The Binnizá
All was darkness
when the Binnizá were born.
They blossomed from the old trees
like the silk-cotton,
born from the wombs of wild beasts,
like the tiger, the alligator.
When the great light fell
from the highest sun,
our great father
held hands with
the nutrias,
also our mothers.
The Binnizá saved themselves
by floating on the water
like giant sea turtles.
Like jellyfish they filled
with water, carrying
their children on their nipples.
An ancient language
entangled with their souls
and the people were called Binni Zaá,
speakers of the sweet, mysterious,
magical Didxazá language,
that is still kept pure,
large as the mountains,
strong as the ocelot
and the puma, our old
fathers and mothers, brothers and sisters.
The Didxazá language
is the voice of the trees,
song of the birds,
murmur of sun, wind,
stars, sea and rivers
as wide as the sky.
It is the language of the gods,
of fierce fathers and sisters:
like the ocelot, alligator
and tired-eyed sea turtles.
It is the sound of the invisible beings,
of mountains, air, mud,
of the visible, vibrant natural world.
Born in the roots
of the great old trees,
in the bellies of beasts.
The silk-cotton, sapodilla, cypress,
jasmine and wild lilies
are our parent guardians.
And tiger, ocelot,
alligators, coyotes, nutrias,
have been our ancient grandparents.
And that’s why the river has sheltered
the age-old trees and
quenched the thirst of the animals
who gave life to the Binnizá.
These beings’ branches soar skyward
and the roar of the beasts echoes
across hills of sharp thorns.
Our grandparents are the ancient Záa
who crossed waters and mountains
from the valley of Oaxaca.
Their eyes were flames in the night,
their souls fearless ever since,
and they were guided by the tendrils
of their ancient father, the sun.
They survived on fruit,
dressed in the skins of wild beasts,
and heard the call of the sea snail.
After walking for so long
and speaking with the moon and stars,
the shadows of Oaxaca’s mountains,
rivers, and lagoons protecting them,
they finally arrived in the hot lowlands
to be closer to the sun.
The fish are their brothers.
Guijazo, Gubidxa Zóo,
Atalaya, seer,
one who can see great distances
and shines like father sun.
You are our first blood,
your white robes illuminated
the path of the Binnizá.
The light of your wisdom
guided the priests
to speak Didxazá,
you inspire the warriors
to defend honor,
lands and oceans
and rivers born
at your deep blue side.
Your hands were comets crossing
the sky at the same time
as the birth of our grandparents
who threshed clouds, seafoam,
fishes, lilies, lobsters.
Huijazóo, Gubidxa Zóo,
You still preside over the wild soul
of the Binnizá and they still cry for you
as one wails before the great sun.
In this poem, “The Binnizá,” Matus shares a lyric retelling of the origin story of the Isthmus Zapotec (or Binnizá) people, who live along the Pacific coast in southeastern Oaxaca, Mexico.

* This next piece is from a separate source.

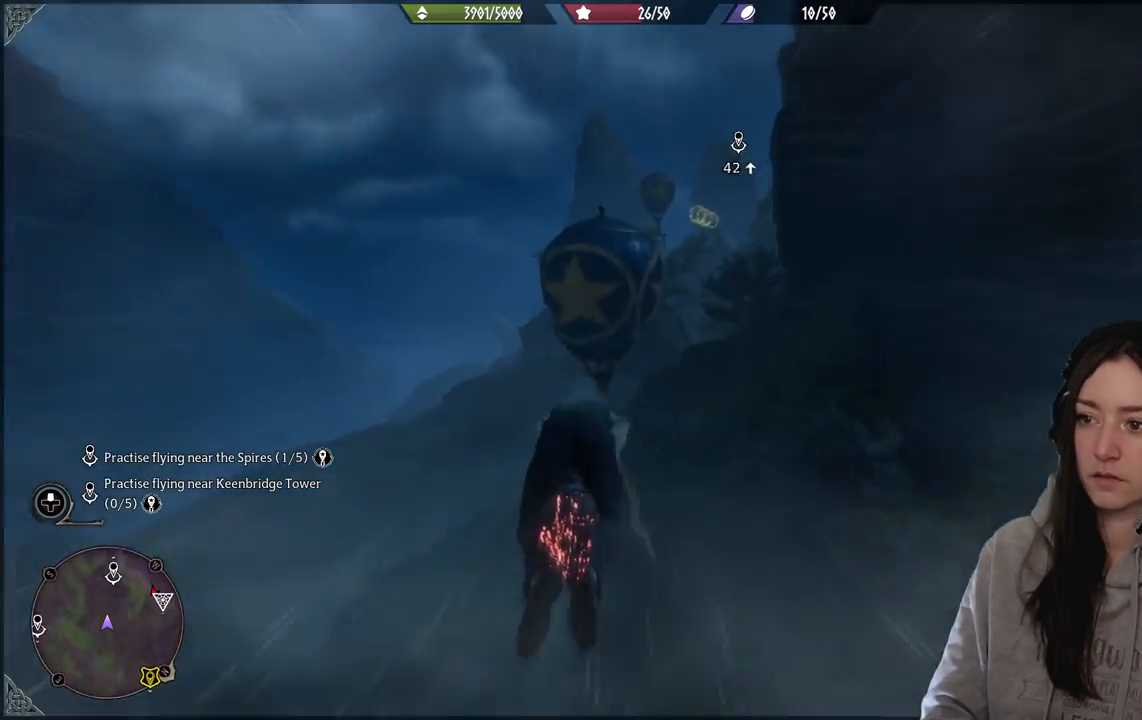
{"buttons": ["L2", "R2"], "left_stick": "up", "right_stick": "up", "events": [[83, "right_stick", "up"]]}
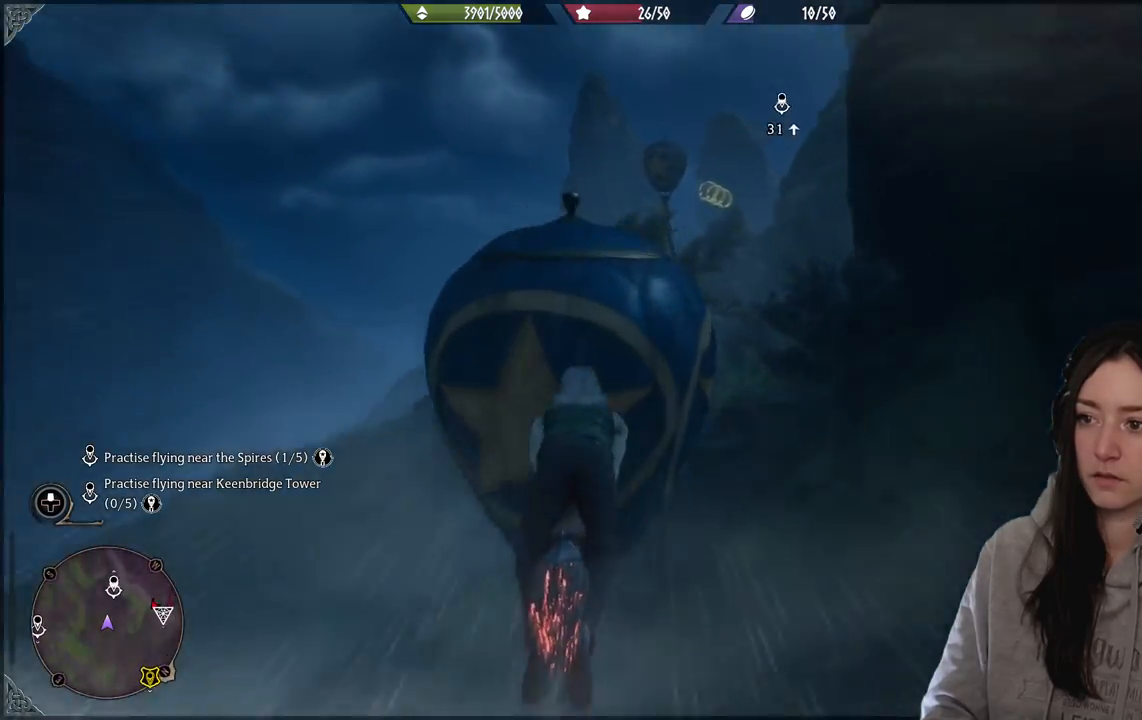
{"buttons": ["L2", "R2"], "left_stick": "up", "right_stick": "right", "events": [[117, "right_stick", "up-right"], [233, "right_stick", "right"]]}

The poem’s final stanza references Gubidxa, the name of a Zapotec diety (and also the word for sun). The Isthmus Zapotec language, called Didxazá, is one of more than two hundred and thirty Indigenous languages spoken in Mexico—and probably the first to have a written form, 2,500 years ago. Matus created his poems bilingually in Didxazá, using a spelling system that he developed himself, and in Spanish.